Background

This tutorial will show how to configure and run a model with progressive changes in birth and death rates, using the ClaDS tree prior implemented in the BEAST2 package ClaDS.

The Cladogenetic Diversification rate Shift (ClaDS) model is a birth-death process which is designed to represent gradual, progressive changes in rates throughout a phylogeny. It is similar in principle to an autocorrelated clock model, as new birth and death rates are drawn for each edge from a distribution which depends on the ancestral rates.

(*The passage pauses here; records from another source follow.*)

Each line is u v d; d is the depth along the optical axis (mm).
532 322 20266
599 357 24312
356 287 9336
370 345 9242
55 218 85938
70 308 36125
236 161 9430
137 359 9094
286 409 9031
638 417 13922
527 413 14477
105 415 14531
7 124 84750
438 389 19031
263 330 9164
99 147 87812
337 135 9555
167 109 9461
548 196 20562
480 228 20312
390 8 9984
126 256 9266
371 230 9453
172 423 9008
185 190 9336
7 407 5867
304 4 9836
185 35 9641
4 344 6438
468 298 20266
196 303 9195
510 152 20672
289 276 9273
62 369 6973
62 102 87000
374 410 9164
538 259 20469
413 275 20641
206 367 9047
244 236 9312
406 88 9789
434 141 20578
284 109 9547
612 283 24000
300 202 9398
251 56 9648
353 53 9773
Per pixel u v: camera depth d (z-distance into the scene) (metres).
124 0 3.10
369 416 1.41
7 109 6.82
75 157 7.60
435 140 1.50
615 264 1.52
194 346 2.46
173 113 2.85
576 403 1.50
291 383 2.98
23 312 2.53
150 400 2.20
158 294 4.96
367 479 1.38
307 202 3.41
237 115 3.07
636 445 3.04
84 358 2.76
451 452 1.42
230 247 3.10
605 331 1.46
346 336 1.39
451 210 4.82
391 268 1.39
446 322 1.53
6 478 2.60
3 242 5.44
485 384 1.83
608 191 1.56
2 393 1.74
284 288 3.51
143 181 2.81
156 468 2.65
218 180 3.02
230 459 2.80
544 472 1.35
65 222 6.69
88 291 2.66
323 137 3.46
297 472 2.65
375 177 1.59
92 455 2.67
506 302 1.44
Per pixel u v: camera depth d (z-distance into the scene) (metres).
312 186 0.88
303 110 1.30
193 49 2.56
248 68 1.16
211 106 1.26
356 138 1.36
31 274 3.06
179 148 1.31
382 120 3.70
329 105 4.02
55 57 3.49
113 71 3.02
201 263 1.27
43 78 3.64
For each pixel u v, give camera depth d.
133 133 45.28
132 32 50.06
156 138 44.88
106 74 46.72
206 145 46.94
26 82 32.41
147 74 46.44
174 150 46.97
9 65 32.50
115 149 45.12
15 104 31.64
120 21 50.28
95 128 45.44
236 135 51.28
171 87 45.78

As an example, we consider a lineage $N$, with its associated birth rate $\lambda_N$ and death rate $\mu_N$. At the next birth event, the lineage $N$ splits into lineages $N^\prime$ and $N^{\prime\prime}$. The new birth rates $\lambda_N^\prime$ and $\lambda_N^{\prime\prime}$ are drawn from a lognormal distribution with mean $M = \log(\alpha \times \lambda_N )$ and standard deviation $S = \sigma$. The model parameters $\alpha$, $\sigma$, and the birth rate at the root, $\lambda_0$, can be estimated by the inference.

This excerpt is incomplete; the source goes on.